Le quartier de Bel-air a accueilli le projet « Tambour de la Paix » visant à favoriser l'entente entre les différents secteurs de cette communauté. Ce projet et celui portant sur la réhabilitation et le curage des canaux d'évacuation sont financés par la MINUSTAH via sa Section Réduction de la Violence communautaire (RVC). Des financements qui, après le séisme, s'élèvent à 1.873.411 dollars.
Dans le domaine artistique, Viva Rio organise des classes de « capoeira », une danse brésilienne, et de folklore haïtien. Des jeunes de Bel-air et des quartiers avoisinants pratiquent également la danse, la musique, la peinture et le dessin.
Autre domaine d'intervention de l'ONG, la santé. Selon la coordonatrice du projet santé de Viva Rio, Dr Rosiane Siméon, des cliniques mobiles et des campagnes de vaccination sont réalisées dans le quartier. Des actions qui ont pour objectif d'atteindre un maximum de personnes, dont des femmes.

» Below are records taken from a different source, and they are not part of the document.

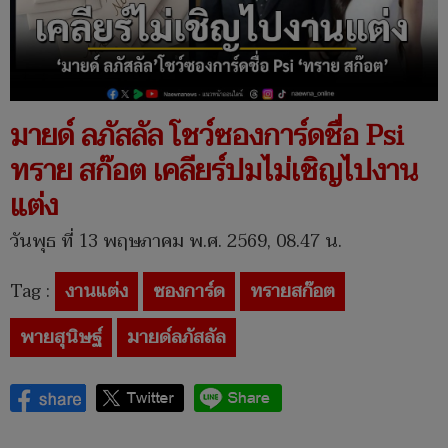
มายด์ ลภัสลัล โชว์ซองการ์ดชื่อ Psi
ทราย สก๊อต เคลียร์ปมไม่เชิญไปงาน
แต่ง
วันพุธ ที่ 13 พฤษภาคม พ.ศ. 2569, 08.47 น.
Tag :
งานแต่ง
ซองการ์ด
ทรายสก๊อต
พายสุนิษฐ์
มายด์ลภัสลัล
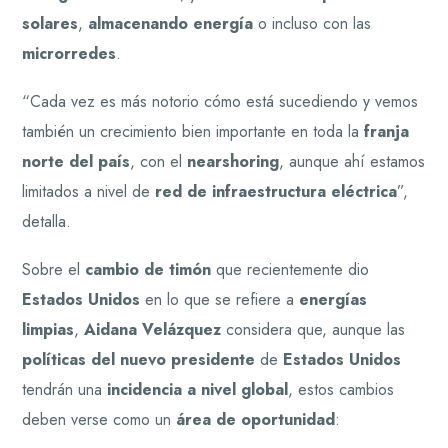
solares
,
almacenando energía
o incluso con las
microrredes
.
“Cada vez es más notorio cómo está sucediendo y vemos
también un crecimiento bien importante en toda la
franja
norte del país
, con el
nearshoring
, aunque ahí estamos
limitados a nivel de
red de infraestructura eléctrica
”,
detalla.
Sobre el
cambio de timón
que recientemente dio
Estados Unidos
en lo que se refiere a
energías
limpias
,
Aidana Velázquez
considera que, aunque las
políticas del nuevo presidente
de
Estados Unidos
tendrán una
incidencia a nivel global
, estos cambios
deben verse como un
área de oportunidad
:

Des jeunes provenant de quartiers difficiles comme Cité Soleil, Simon-Pelé, Bel-air et Carrefour-Feuille, ont bénéficié de formations professionnelles qui doivent « les aider à prendre la voie du changement et du progrès ». Ils ont été formés dans des domaines comme la plomberie, la mécanique, la réfrigération/climatisation, l'électricité, la maçonnerie et la ferronnerie. Et pour les rendre plus aptes à se lancer sur le marché du travail, ils ont aussi réalisé des stages en entreprise.

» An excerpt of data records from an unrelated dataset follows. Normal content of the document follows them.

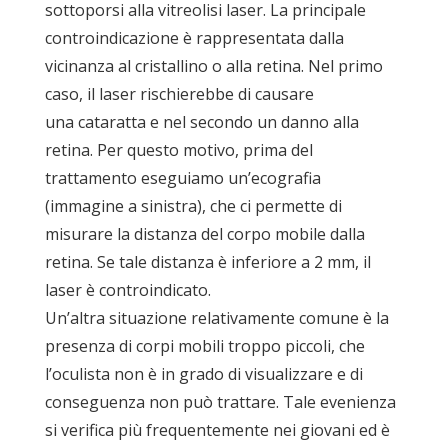
sottoporsi alla vitreolisi laser. La principale
controindicazione è rappresentata dalla
vicinanza al cristallino o alla retina. Nel primo
caso, il laser rischierebbe di causare
una cataratta e nel secondo un danno alla
retina. Per questo motivo, prima del
trattamento eseguiamo un’ecografia
(immagine a sinistra), che ci permette di
misurare la distanza del corpo mobile dalla
retina. Se tale distanza è inferiore a 2 mm, il
laser è controindicato.
Un’altra situazione relativamente comune è la
presenza di corpi mobili troppo piccoli, che
l’oculista non è in grado di visualizzare e di
conseguenza non può trattare. Tale evenienza
si verifica più frequentemente nei giovani ed è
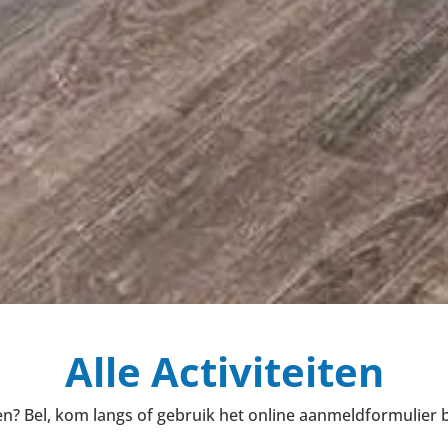
Alle Activiteiten
? Bel, kom langs of gebruik het online aanmeldformulier bij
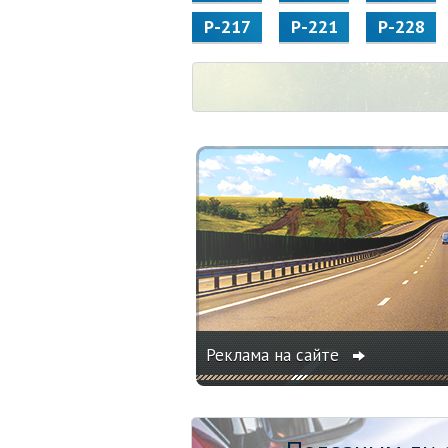
Р-217
Р-221
Р-228
Реклама на сайте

Pour les responsables de Viva Rio, les activités socioéconomiques et de sensibilisation de l'ONG visant a réduire la violence communautaire ne sauraient se concentrer uniquement à la capitale. L'objectif de Viva Rio est maintenant de pouvoir « décentraliser » sa structure en établissant des antennes notamment à Bon Repos et à l'Arcahaie, deux villes au nord de Port-au-Prince.